Joshua, you’re exactly right, and that’s a good theme for this episode and a theme for much of what we’re doing here. Just as we started the discussion today, it’s easy to say that happiness is the goal of life. It’s even easy to say — although more controversial — that a life of happiness is a life of pleasure. But the real questions start to be very difficult to deal with when you want to focus on: well, exactly what pleasures are involved in a life of happiness, and how do you pursue those pleasures? And in the end, everything comes down to what you mean by pleasure.
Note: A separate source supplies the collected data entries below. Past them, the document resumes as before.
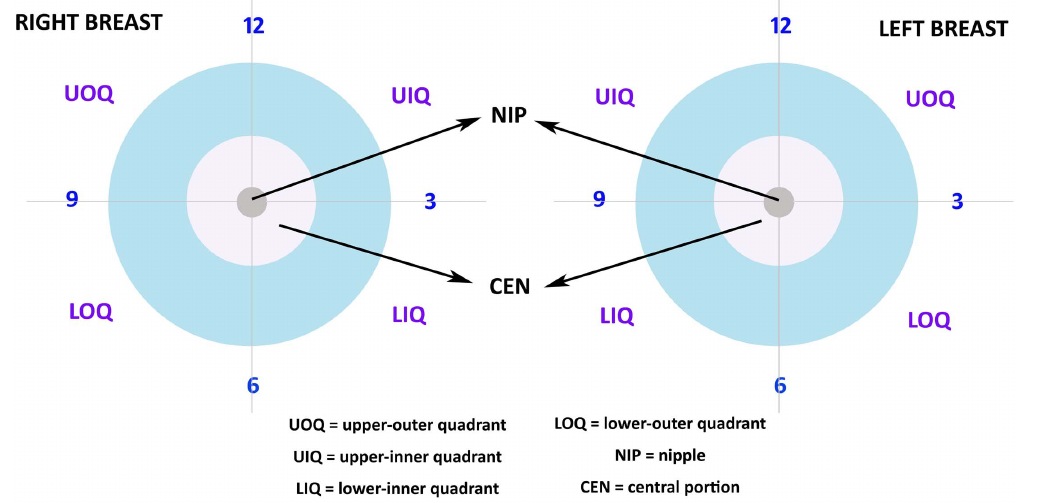
Figure 1. Classification of the Primary Breast Tumor Site. The primary breast tumor site is classified as five groups: upper outer quadrant (UOQ), upper inner quadrant (UIQ), lower inner quadrant (LIQ), lower outer quadrant (LOQ) and central portion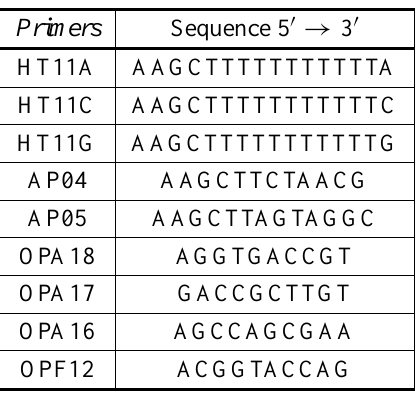
Sequences of oligo-dT (HT11) and arbitrary (AP, OPA and OPF) primers employed for DDRT-PCR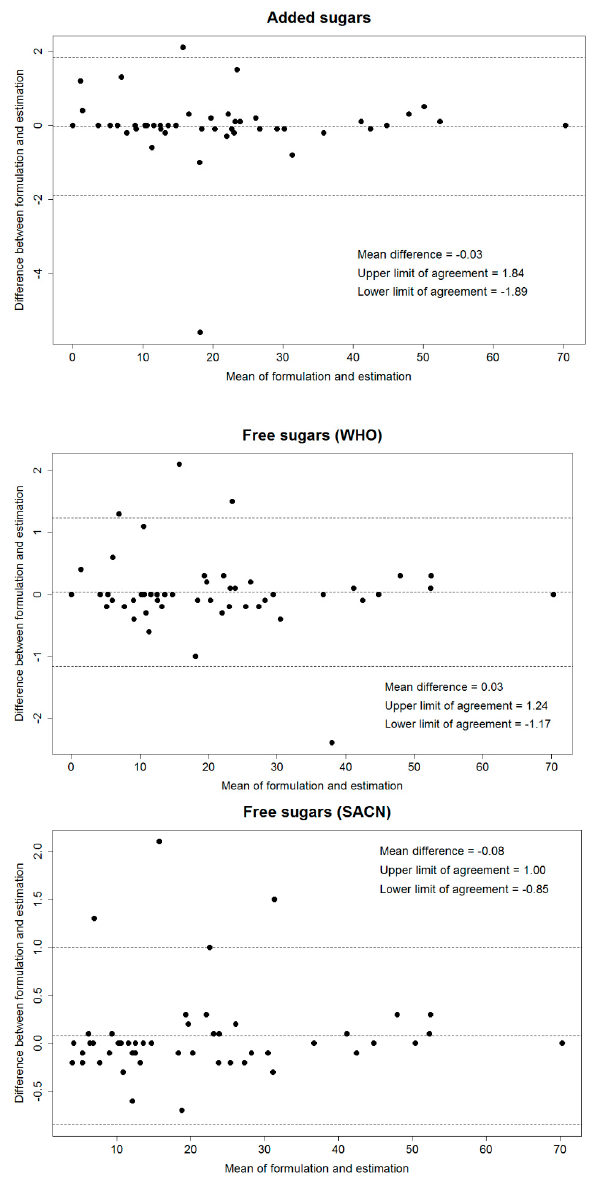
Figure 3. Bland and Altman plot for difference in added sugars and free sugars values (g/100 g) between known formulations and estimation of a data analyst for 50 food items. Added sugars: sugar - table + sugar - other; Free sugars (WHO): Added sugars + sugar-honey + sugar - fruit juice; Free sugars ( SACN): Free sugars (WHO) + sugar - pureed fruit. WHO: World Health Organization. SACN: Scientific Advisory Committee on Nutrition.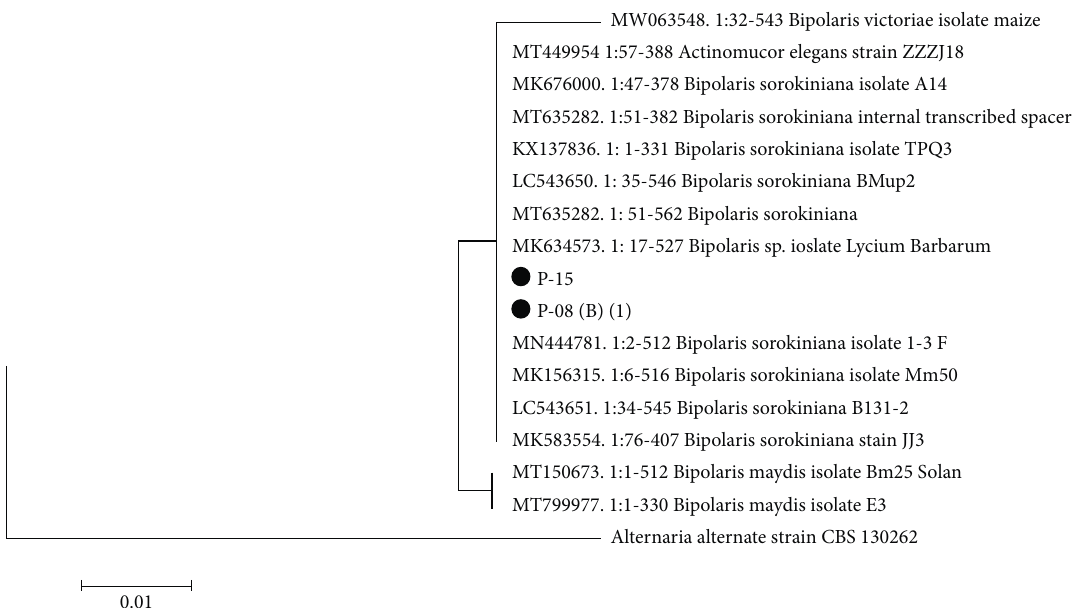
Figure 4: Phylogenetic tree for representative B. sorokiniana isolates.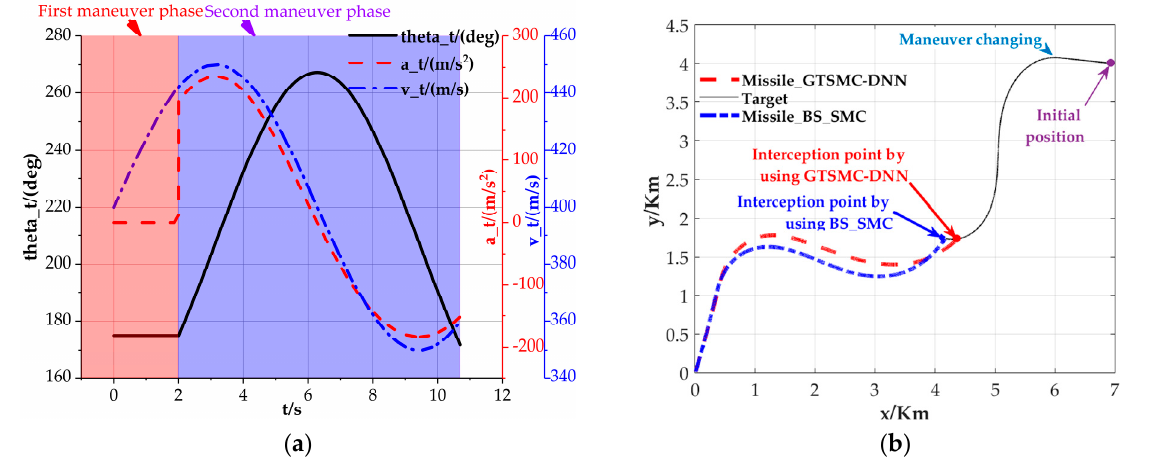
Figure 13. ( a ) The maneuver characteristics of the target; ( b ) The missile–target pursuit trajectory.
Does Epicurus mean by pleasure only stimulation of the body — like Cicero wants to put him in a box to say — or does Epicurus mean a much wider and broader and deeper interpretation of pleasure, in which all of the things in life we find desirable, especially the mental and emotional satisfactions we get out of the past, the present, and the future — those are the focus of what Epicurus is talking about and telling us to pursue during the time that we have? We’ll gather some more information on these details and come back next week to discuss this further. For the time being, let’s leave it there. Feel free to drop by the EpicureanFriends.com forum and let us know if you have any comments or questions about this or our other discussions of Epicurus. Thanks for your time today. We’ll be back again soon. See you then. Bye.